Automatically selected the most appealing image as the primary display
Surfaced fallback logic when image confidence scores were low
Resulted in more relevant, higher-performing visuals across the site
🔍 Filter & IA Redesign
We overhauled the filtering experience to be faster, more intuitive, and easier to access:
Introduced a sticky filter bar on desktop and mobile
Grouped filters into expandable categories (e.g., price, location, amenities)
Enabled quick edits without reloading the page
Added “smart suggestions” based on trends, like Last-Minute Deals or Pet-Friendly
🧳 Visual Card Layouts
We redesigned listing cards to better support scanning and side-by-side comparison:
Large image previews with hover states to reveal key details
Clear visual hierarchy: price, rating, amenities, location
Transparent pricing: showed both total cost and per-night breakdown
🧪 Prototyping & Testing
I created interactive, responsive prototypes in Figma covering the full booking flow:
Homepage → Search Results → Listing View
Usability Testing Focus:
Tasks: Filter for a location, compare 2–3 listings, choose one to book
Metrics: Confidence scores, time-to-click, comprehension of pricing
Feedback Themes: Visual quality, filter speed, trust, comparison ease
Key Learnings:
Users called the new layout “cleaner” and “easier to trust”
Image upgrades significantly improved first impressions
Sticky filters and grouped options kept users in flow
Listing card changes made side-by-side decision-making faster and more confident
“I didn’t even realize how bad the old version was until I used this one.” — User Test Participant
✅ Final Design Solution
🔧 Core UX Features:
ML-Powered Image Selection: Automatically ranked and prioritized top visuals
Sticky Filter UI: Persistent, expandable filter interface with smarter defaults
Refined Listing Cards: Visually clean layout with hover previews and key info up front
Responsive Design: Mobile-friendly navigation, layout, and filtering
🎨 Visual Enhancements:
Simplified typography and content blocks for focus
Whitespace and grouping to reduce noise
Mobile-first components and iconography
📊 Results & Impact
🚀 Engagement Metrics:
+22% increase in listing click-throughs after image ranking launch
+35% increase in filter usage on mobile
Higher trust scores and reduced bounce rates on search pages
💬 User Feedback:
“The listings feel more polished and trustworthy now.”

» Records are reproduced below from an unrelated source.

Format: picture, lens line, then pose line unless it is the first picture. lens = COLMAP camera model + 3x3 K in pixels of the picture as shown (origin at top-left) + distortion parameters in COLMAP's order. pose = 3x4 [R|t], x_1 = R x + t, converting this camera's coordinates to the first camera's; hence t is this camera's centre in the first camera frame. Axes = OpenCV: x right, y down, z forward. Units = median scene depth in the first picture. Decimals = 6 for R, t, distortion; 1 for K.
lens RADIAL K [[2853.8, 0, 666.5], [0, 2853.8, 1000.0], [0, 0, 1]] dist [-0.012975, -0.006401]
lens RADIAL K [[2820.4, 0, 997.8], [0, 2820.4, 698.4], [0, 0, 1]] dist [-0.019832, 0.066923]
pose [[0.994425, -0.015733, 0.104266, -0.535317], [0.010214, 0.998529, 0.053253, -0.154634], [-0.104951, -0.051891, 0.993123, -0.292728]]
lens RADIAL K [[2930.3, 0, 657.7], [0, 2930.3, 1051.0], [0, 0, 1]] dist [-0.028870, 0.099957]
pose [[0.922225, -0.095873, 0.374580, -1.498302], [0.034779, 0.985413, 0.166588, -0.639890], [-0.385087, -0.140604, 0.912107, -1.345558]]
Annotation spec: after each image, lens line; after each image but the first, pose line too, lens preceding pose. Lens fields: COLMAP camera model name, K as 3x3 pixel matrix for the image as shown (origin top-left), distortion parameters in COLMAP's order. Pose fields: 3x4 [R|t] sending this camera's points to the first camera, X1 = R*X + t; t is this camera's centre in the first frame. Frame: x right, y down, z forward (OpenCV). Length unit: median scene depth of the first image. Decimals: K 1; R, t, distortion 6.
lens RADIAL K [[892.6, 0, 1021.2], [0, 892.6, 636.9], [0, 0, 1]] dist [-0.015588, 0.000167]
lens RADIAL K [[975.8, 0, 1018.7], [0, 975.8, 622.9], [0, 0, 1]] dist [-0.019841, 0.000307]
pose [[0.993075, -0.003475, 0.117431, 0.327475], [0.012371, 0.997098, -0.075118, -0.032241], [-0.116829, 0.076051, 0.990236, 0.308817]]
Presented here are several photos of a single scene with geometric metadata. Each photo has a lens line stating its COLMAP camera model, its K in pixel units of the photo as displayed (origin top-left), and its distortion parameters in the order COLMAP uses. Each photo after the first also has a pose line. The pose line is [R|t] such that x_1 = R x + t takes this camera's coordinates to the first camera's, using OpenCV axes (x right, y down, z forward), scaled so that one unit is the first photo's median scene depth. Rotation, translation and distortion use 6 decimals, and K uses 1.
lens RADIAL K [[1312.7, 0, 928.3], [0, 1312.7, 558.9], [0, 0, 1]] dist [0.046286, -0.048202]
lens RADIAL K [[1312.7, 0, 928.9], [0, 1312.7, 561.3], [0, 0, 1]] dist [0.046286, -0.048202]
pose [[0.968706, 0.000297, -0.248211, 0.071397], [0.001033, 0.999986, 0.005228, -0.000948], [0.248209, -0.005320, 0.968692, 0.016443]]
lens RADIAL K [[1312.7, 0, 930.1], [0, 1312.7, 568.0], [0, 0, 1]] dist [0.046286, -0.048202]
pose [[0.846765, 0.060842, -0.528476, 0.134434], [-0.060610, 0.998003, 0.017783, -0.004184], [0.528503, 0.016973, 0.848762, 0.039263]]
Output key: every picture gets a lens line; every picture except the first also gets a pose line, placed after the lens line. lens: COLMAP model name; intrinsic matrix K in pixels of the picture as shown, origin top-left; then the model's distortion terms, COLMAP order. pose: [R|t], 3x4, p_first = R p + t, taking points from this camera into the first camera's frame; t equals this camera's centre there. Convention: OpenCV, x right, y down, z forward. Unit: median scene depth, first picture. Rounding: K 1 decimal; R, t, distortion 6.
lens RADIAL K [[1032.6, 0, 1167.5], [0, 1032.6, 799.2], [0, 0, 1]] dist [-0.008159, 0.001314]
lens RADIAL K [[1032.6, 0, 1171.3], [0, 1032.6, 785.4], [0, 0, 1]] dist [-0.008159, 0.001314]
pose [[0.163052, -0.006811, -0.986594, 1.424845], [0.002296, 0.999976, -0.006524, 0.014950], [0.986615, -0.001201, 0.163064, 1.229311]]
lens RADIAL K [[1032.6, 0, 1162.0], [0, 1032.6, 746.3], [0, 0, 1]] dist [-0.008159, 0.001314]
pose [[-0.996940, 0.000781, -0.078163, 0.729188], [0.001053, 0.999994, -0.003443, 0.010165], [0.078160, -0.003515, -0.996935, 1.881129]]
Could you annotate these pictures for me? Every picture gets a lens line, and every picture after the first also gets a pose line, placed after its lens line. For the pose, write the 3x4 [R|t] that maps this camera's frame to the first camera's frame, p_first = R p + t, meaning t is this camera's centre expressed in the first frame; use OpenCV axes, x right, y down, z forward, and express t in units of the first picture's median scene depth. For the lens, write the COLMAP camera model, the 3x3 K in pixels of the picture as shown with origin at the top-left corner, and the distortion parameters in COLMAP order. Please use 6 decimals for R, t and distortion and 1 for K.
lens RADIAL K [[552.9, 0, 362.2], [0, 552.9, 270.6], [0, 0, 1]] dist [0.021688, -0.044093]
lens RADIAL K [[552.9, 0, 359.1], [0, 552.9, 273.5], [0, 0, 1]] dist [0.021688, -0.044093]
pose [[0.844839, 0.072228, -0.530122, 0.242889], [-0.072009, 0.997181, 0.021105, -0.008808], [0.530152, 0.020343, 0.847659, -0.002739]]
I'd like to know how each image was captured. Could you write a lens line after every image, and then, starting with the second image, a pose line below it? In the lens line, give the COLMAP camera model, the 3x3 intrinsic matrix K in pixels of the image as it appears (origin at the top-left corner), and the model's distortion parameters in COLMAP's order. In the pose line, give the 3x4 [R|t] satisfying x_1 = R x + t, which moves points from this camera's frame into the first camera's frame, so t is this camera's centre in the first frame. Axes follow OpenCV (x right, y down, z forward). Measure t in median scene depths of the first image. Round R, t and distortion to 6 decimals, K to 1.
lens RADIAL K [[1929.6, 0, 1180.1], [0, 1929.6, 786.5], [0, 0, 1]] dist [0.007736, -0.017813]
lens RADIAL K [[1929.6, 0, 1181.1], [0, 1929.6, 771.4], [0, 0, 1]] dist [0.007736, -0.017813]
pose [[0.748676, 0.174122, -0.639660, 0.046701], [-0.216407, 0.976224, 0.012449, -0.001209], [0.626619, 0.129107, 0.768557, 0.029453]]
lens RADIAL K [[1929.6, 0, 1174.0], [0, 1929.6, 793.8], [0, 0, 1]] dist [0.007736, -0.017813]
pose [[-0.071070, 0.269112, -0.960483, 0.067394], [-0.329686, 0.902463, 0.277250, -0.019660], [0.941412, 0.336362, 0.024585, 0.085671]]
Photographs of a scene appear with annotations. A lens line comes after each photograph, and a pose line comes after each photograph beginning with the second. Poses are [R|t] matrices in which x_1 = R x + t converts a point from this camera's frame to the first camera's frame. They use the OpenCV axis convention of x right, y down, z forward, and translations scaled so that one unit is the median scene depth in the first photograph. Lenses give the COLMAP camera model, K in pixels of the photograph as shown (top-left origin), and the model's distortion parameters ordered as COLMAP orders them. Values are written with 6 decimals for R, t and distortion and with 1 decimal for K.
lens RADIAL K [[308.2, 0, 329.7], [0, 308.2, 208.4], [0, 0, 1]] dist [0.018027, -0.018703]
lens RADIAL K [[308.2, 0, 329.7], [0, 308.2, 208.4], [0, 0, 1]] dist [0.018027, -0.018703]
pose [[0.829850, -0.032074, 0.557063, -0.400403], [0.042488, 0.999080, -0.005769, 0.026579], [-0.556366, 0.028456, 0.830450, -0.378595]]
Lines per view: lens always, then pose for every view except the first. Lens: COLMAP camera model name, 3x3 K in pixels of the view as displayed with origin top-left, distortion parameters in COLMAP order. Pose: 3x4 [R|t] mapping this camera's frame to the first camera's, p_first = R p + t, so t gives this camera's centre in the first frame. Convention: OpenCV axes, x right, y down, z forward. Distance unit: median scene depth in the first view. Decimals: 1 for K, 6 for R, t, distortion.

“I love how the filters stay where they are—makes it so much easier.”
“Photos actually help me decide now, instead of making me click away.”
💭 Reflections & Learnings
This project reminded me how much visual trust shapes behavior—especially when users are making real-world decisions about where to stay, what to pay, and who to trust.
While filters and cards might seem like small parts of a massive platform, they’re the bridge between discovery and decision. The biggest changes weren’t about flashy UI—they were about clarity, comparison, and confidence.
And when you combine human-centered design with machine intelligence in the right way, the results don’t just look better—they perform better, too.
“The biggest lift came from the smallest tweaks—image ranking, pricing clarity, and filter flow. That’s what made users feel like they could trust us again.”